(TASK INPUTS Opens)

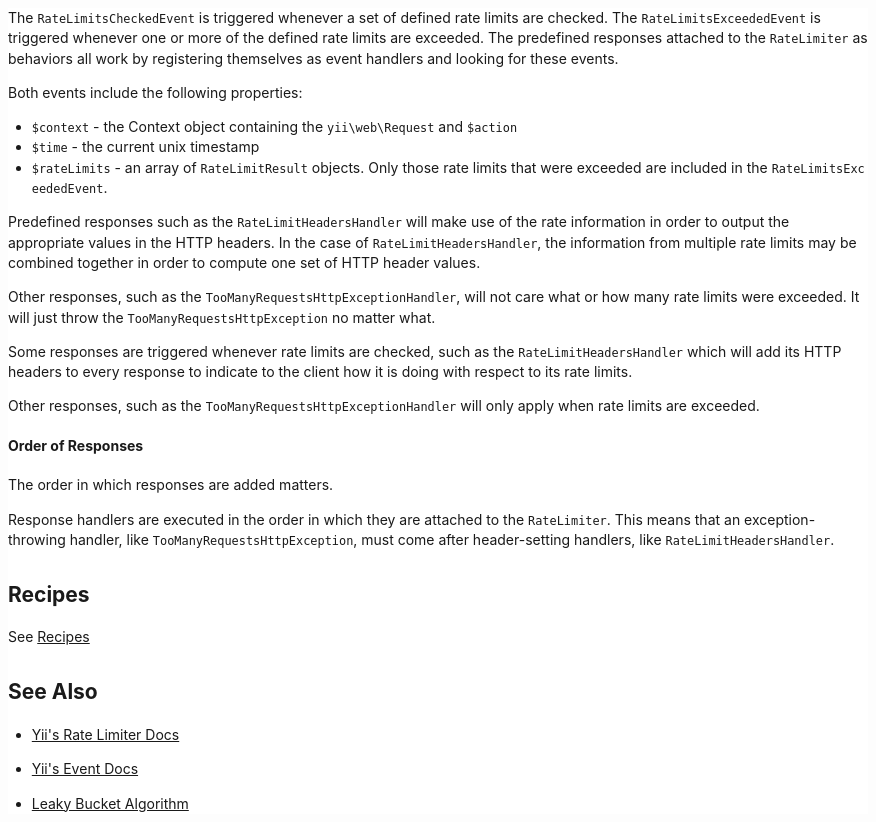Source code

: The `RateLimitsCheckedEvent` is triggered whenever a set of defined rate limits
are checked. The `RateLimitsExceededEvent` is triggered whenever one or more of the defined
rate limits are exceeded. The predefined responses attached to the `RateLimiter` as
behaviors all work by registering themselves as event handlers and looking for
these events.

Both events include the following properties:
* `$context` - the Context object containing the `yii\web\Request` and `$action`
* `$time` - the current unix timestamp
* `$rateLimits` - an array of `RateLimitResult` objects. Only those rate limits
  that were exceeded are included in the `RateLimitsExceededEvent`.

Predefined responses such as the `RateLimitHeadersHandler` will make use of the
rate information in order to output the appropriate values in the HTTP headers.
In the case of `RateLimitHeadersHandler`, the information from multiple rate
limits may be combined together in order to compute one set of HTTP header values.

Other responses, such as the `TooManyRequestsHttpExceptionHandler`, will not care
what or how many rate limits were exceeded. It will just throw the
`TooManyRequestsHttpException` no matter what.

Some responses are triggered whenever rate limits are checked, such as the
`RateLimitHeadersHandler` which will add its HTTP headers to every response
to indicate to the client how it is doing with respect to its rate limits.

Other responses, such as the `TooManyRequestsHttpExceptionHandler` will
only apply when rate limits are exceeded.

#### Order of Responses

The order in which responses are added matters.

Response handlers are executed in the order in which they are attached to the
`RateLimiter`. This means that an exception-throwing handler, like
`TooManyRequestsHttpException`, must come after header-setting handlers, like
`RateLimitHeadersHandler`.


Recipes
-------

See [Recipes](docs/recipes.md)

See Also
--------

* [Yii's Rate Limiter Docs](http://www.yiiframework.com/doc-2.0/guide-rest-rate-limiting.html)

* [Yii's Event Docs](http://www.yiiframework.com/doc-2.0/guide-concept-events.html)

* [Leaky Bucket Algorithm](http://en.wikipedia.org/wiki/Leaky_bucket)
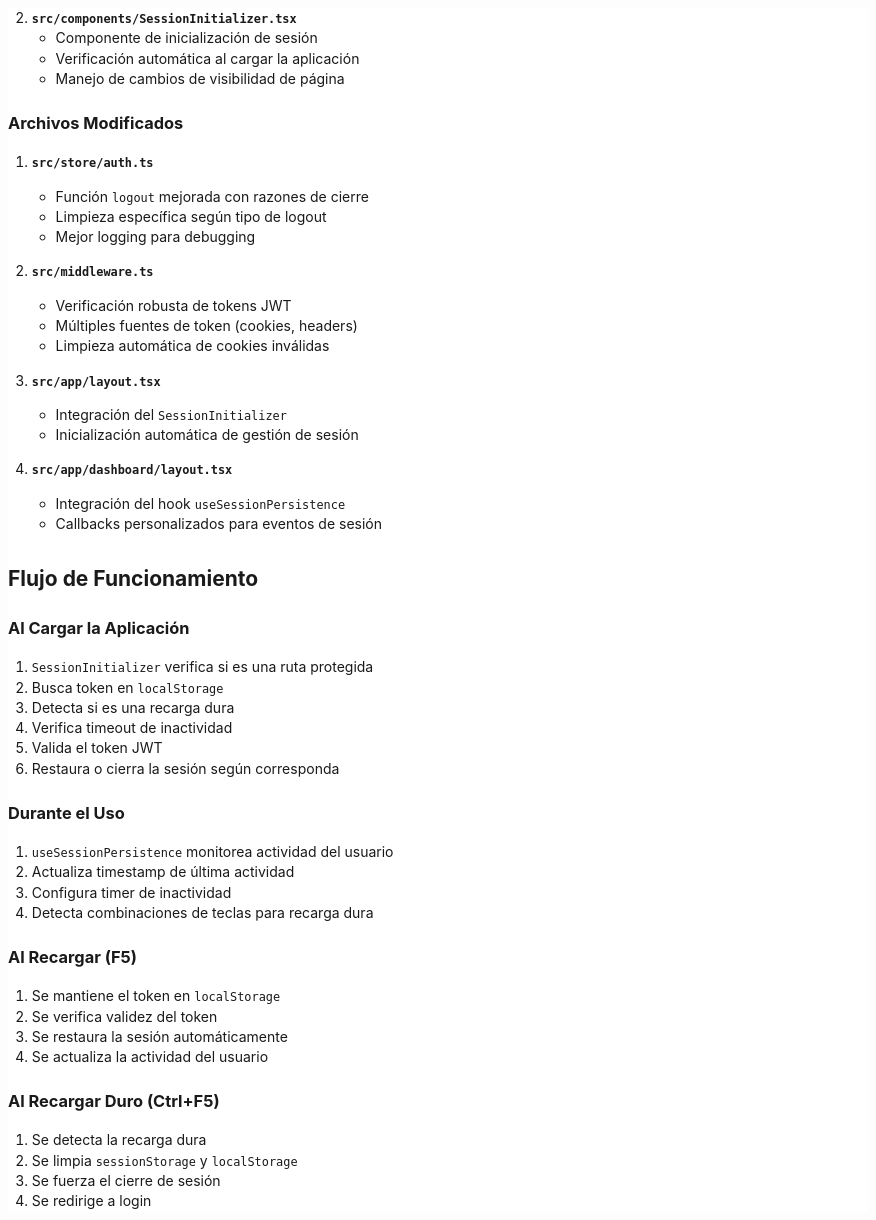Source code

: 2. **`src/components/SessionInitializer.tsx`**
   - Componente de inicialización de sesión
   - Verificación automática al cargar la aplicación
   - Manejo de cambios de visibilidad de página

### Archivos Modificados

1. **`src/store/auth.ts`**
   - Función `logout` mejorada con razones de cierre
   - Limpieza específica según tipo de logout
   - Mejor logging para debugging

2. **`src/middleware.ts`**
   - Verificación robusta de tokens JWT
   - Múltiples fuentes de token (cookies, headers)
   - Limpieza automática de cookies inválidas

3. **`src/app/layout.tsx`**
   - Integración del `SessionInitializer`
   - Inicialización automática de gestión de sesión

4. **`src/app/dashboard/layout.tsx`**
   - Integración del hook `useSessionPersistence`
   - Callbacks personalizados para eventos de sesión

## Flujo de Funcionamiento

### Al Cargar la Aplicación

1. `SessionInitializer` verifica si es una ruta protegida
2. Busca token en `localStorage`
3. Detecta si es una recarga dura
4. Verifica timeout de inactividad
5. Valida el token JWT
6. Restaura o cierra la sesión según corresponda

### Durante el Uso

1. `useSessionPersistence` monitorea actividad del usuario
2. Actualiza timestamp de última actividad
3. Configura timer de inactividad
4. Detecta combinaciones de teclas para recarga dura

### Al Recargar (F5)

1. Se mantiene el token en `localStorage`
2. Se verifica validez del token
3. Se restaura la sesión automáticamente
4. Se actualiza la actividad del usuario

### Al Recargar Duro (Ctrl+F5)

1. Se detecta la recarga dura
2. Se limpia `sessionStorage` y `localStorage`
3. Se fuerza el cierre de sesión
4. Se redirige a login
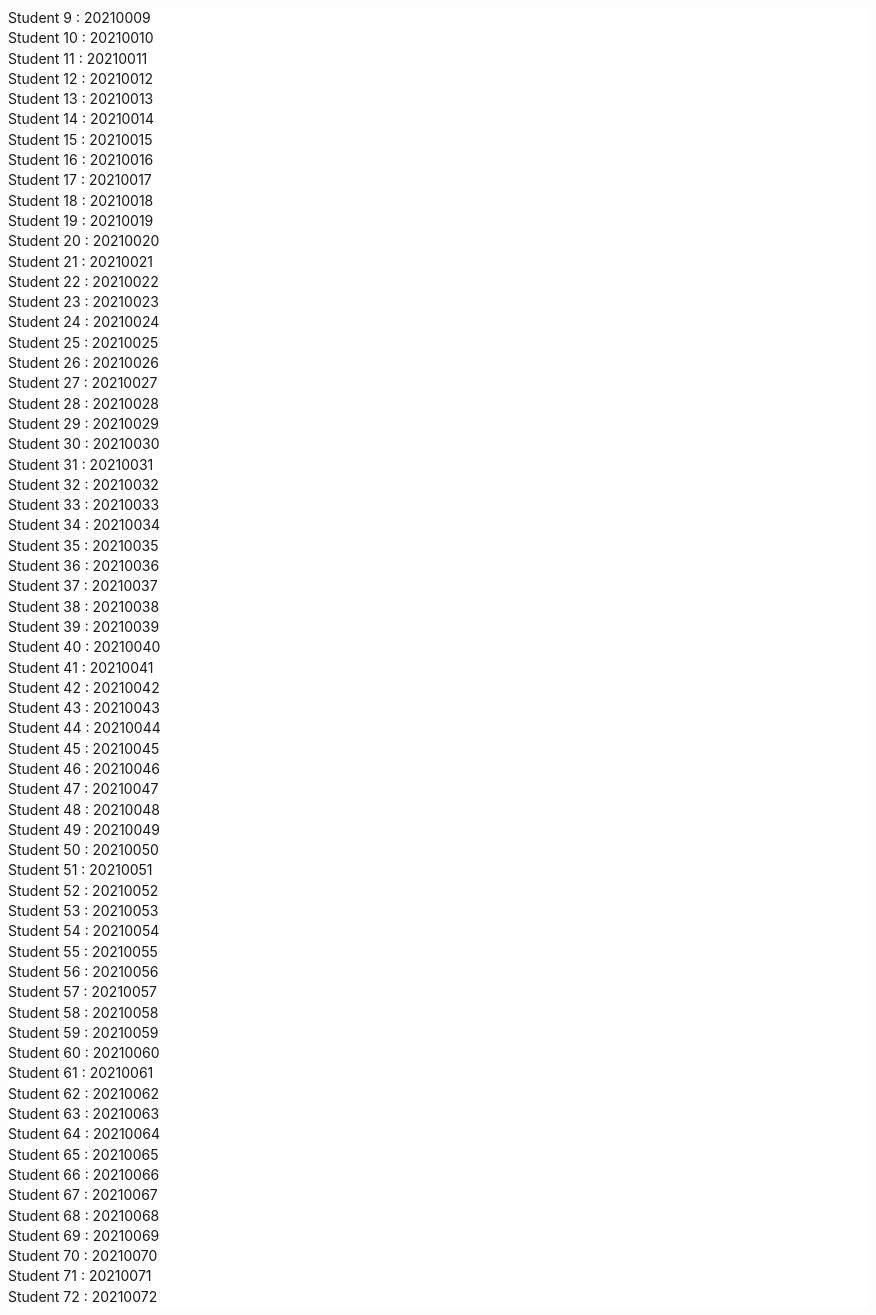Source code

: Student  9 : 20210009<br>
Student  10 : 20210010<br>
Student  11 : 20210011<br>
Student  12 : 20210012<br>
Student  13 : 20210013<br>
Student  14 : 20210014<br>
Student  15 : 20210015<br>
Student  16 : 20210016<br>
Student  17 : 20210017<br>
Student  18 : 20210018<br>
Student  19 : 20210019<br>
Student  20 : 20210020<br>
Student  21 : 20210021<br>
Student  22 : 20210022<br>
Student  23 : 20210023<br>
Student  24 : 20210024<br>
Student  25 : 20210025<br>
Student  26 : 20210026<br>
Student  27 : 20210027<br>
Student  28 : 20210028<br>
Student  29 : 20210029<br>
Student  30 : 20210030<br>
Student  31 : 20210031<br>
Student  32 : 20210032<br>
Student  33 : 20210033<br>
Student  34 : 20210034<br>
Student  35 : 20210035<br>
Student  36 : 20210036<br>
Student  37 : 20210037<br>
Student  38 : 20210038<br>
Student  39 : 20210039<br>
Student  40 : 20210040<br>
Student  41 : 20210041<br>
Student  42 : 20210042<br>
Student  43 : 20210043<br>
Student  44 : 20210044<br>
Student  45 : 20210045<br>
Student  46 : 20210046<br>
Student  47 : 20210047<br>
Student  48 : 20210048<br>
Student  49 : 20210049<br>
Student  50 : 20210050<br>
Student  51 : 20210051<br>
Student  52 : 20210052<br>
Student  53 : 20210053<br>
Student  54 : 20210054<br>
Student  55 : 20210055<br>
Student  56 : 20210056<br>
Student  57 : 20210057<br>
Student  58 : 20210058<br>
Student  59 : 20210059<br>
Student  60 : 20210060<br>
Student  61 : 20210061<br>
Student  62 : 20210062<br>
Student  63 : 20210063<br>
Student  64 : 20210064<br>
Student  65 : 20210065<br>
Student  66 : 20210066<br>
Student  67 : 20210067<br>
Student  68 : 20210068<br>
Student  69 : 20210069<br>
Student  70 : 20210070<br>
Student  71 : 20210071<br>
Student  72 : 20210072<br>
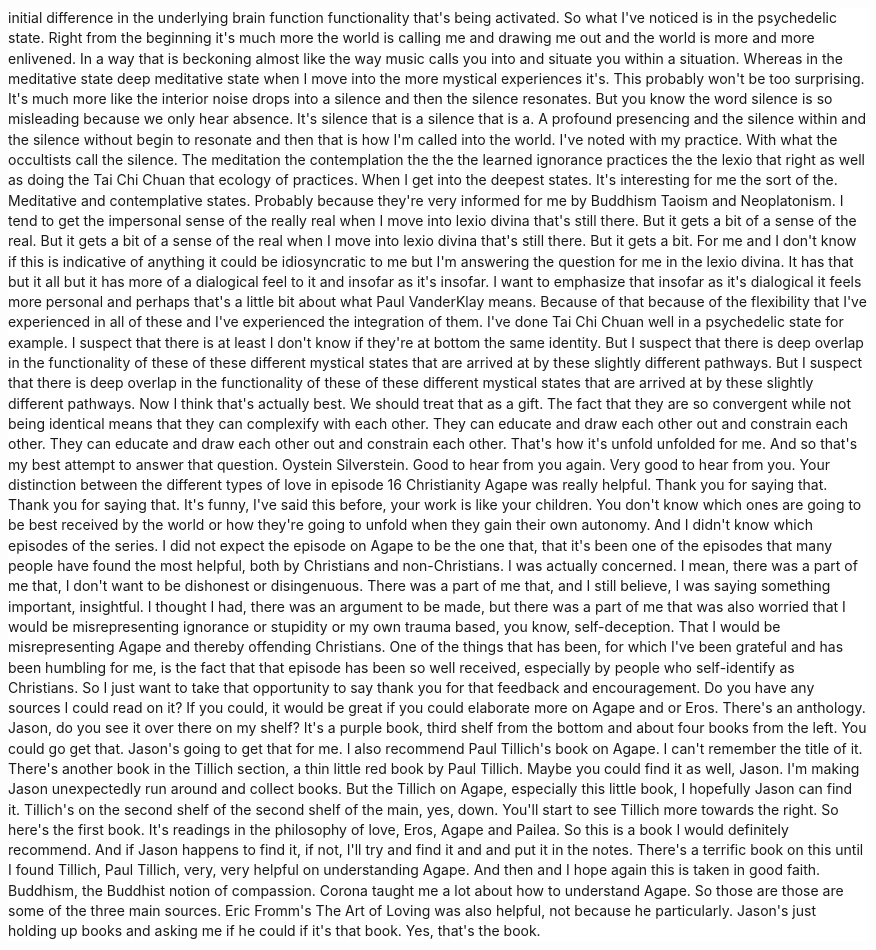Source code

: initial difference in the underlying brain function functionality that's being activated. So what I've noticed is in the psychedelic state. Right from the beginning it's much more the world is calling me and drawing me out and the world is more and more enlivened. In a way that is beckoning almost like the way music calls you into and situate you within a situation. Whereas in the meditative state deep meditative state when I move into the more mystical experiences it's. This probably won't be too surprising. It's much more like the interior noise drops into a silence and then the silence resonates. But you know the word silence is so misleading because we only hear absence. It's silence that is a silence that is a. A profound presencing and the silence within and the silence without begin to resonate and then that is how I'm called into the world. I've noted with my practice. With what the occultists call the silence. The meditation the contemplation the the the learned ignorance practices the the lexio that right as well as doing the Tai Chi Chuan that ecology of practices. When I get into the deepest states. It's interesting for me the sort of the. Meditative and contemplative states. Probably because they're very informed for me by Buddhism Taoism and Neoplatonism. I tend to get the impersonal sense of the really real when I move into lexio divina that's still there. But it gets a bit of a sense of the real. But it gets a bit of a sense of the real when I move into lexio divina that's still there. But it gets a bit. For me and I don't know if this is indicative of anything it could be idiosyncratic to me but I'm answering the question for me in the lexio divina. It has that but it all but it has more of a dialogical feel to it and insofar as it's insofar. I want to emphasize that insofar as it's dialogical it feels more personal and perhaps that's a little bit about what Paul VanderKlay means. Because of that because of the flexibility that I've experienced in all of these and I've experienced the integration of them. I've done Tai Chi Chuan well in a psychedelic state for example. I suspect that there is at least I don't know if they're at bottom the same identity. But I suspect that there is deep overlap in the functionality of these of these different mystical states that are arrived at by these slightly different pathways. But I suspect that there is deep overlap in the functionality of these of these different mystical states that are arrived at by these slightly different pathways. Now I think that's actually best. We should treat that as a gift. The fact that they are so convergent while not being identical means that they can complexify with each other. They can educate and draw each other out and constrain each other. They can educate and draw each other out and constrain each other. That's how it's unfold unfolded for me. And so that's my best attempt to answer that question. Oystein Silverstein. Good to hear from you again. Very good to hear from you. Your distinction between the different types of love in episode 16 Christianity Agape was really helpful. Thank you for saying that. Thank you for saying that. It's funny, I've said this before, your work is like your children. You don't know which ones are going to be best received by the world or how they're going to unfold when they gain their own autonomy. And I didn't know which episodes of the series. I did not expect the episode on Agape to be the one that, that it's been one of the episodes that many people have found the most helpful, both by Christians and non-Christians. I was actually concerned. I mean, there was a part of me that, I don't want to be dishonest or disingenuous. There was a part of me that, and I still believe, I was saying something important, insightful. I thought I had, there was an argument to be made, but there was a part of me that was also worried that I would be misrepresenting ignorance or stupidity or my own trauma based, you know, self-deception. That I would be misrepresenting Agape and thereby offending Christians. One of the things that has been, for which I've been grateful and has been humbling for me, is the fact that that episode has been so well received, especially by people who self-identify as Christians. So I just want to take that opportunity to say thank you for that feedback and encouragement. Do you have any sources I could read on it? If you could, it would be great if you could elaborate more on Agape and or Eros. There's an anthology. Jason, do you see it over there on my shelf? It's a purple book, third shelf from the bottom and about four books from the left. You could go get that. Jason's going to get that for me. I also recommend Paul Tillich's book on Agape. I can't remember the title of it. There's another book in the Tillich section, a thin little red book by Paul Tillich. Maybe you could find it as well, Jason. I'm making Jason unexpectedly run around and collect books. But the Tillich on Agape, especially this little book, I hopefully Jason can find it. Tillich's on the second shelf of the second shelf of the main, yes, down. You'll start to see Tillich more towards the right. So here's the first book. It's readings in the philosophy of love, Eros, Agape and Pailea. So this is a book I would definitely recommend. And if Jason happens to find it, if not, I'll try and find it and and put it in the notes. There's a terrific book on this until I found Tillich, Paul Tillich, very, very helpful on understanding Agape. And then and I hope again this is taken in good faith. Buddhism, the Buddhist notion of compassion. Corona taught me a lot about how to understand Agape. So those are those are some of the three main sources. Eric Fromm's The Art of Loving was also helpful, not because he particularly. Jason's just holding up books and asking me if he could if it's that book. Yes, that's the book.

(TASK INPUTS Closes)

- EXERCISE -
Reproduce the records word for word, starting at the very beginning and ending with the line that contains "to indicate to", including both ends. Omit the pictures.

- EXERCISE SOLUTION -
Source code

: The `RateLimitsCheckedEvent` is triggered whenever a set of defined rate limits
are checked. The `RateLimitsExceededEvent` is triggered whenever one or more of the defined
rate limits are exceeded. The predefined responses attached to the `RateLimiter` as
behaviors all work by registering themselves as event handlers and looking for
these events.

Both events include the following properties:
* `$context` - the Context object containing the `yii\web\Request` and `$action`
* `$time` - the current unix timestamp
* `$rateLimits` - an array of `RateLimitResult` objects. Only those rate limits
  that were exceeded are included in the `RateLimitsExceededEvent`.

Predefined responses such as the `RateLimitHeadersHandler` will make use of the
rate information in order to output the appropriate values in the HTTP headers.
In the case of `RateLimitHeadersHandler`, the information from multiple rate
limits may be combined together in order to compute one set of HTTP header values.

Other responses, such as the `TooManyRequestsHttpExceptionHandler`, will not care
what or how many rate limits were exceeded. It will just throw the
`TooManyRequestsHttpException` no matter what.

Some responses are triggered whenever rate limits are checked, such as the
`RateLimitHeadersHandler` which will add its HTTP headers to every response
to indicate to the client how it is doing with respect to its rate limits.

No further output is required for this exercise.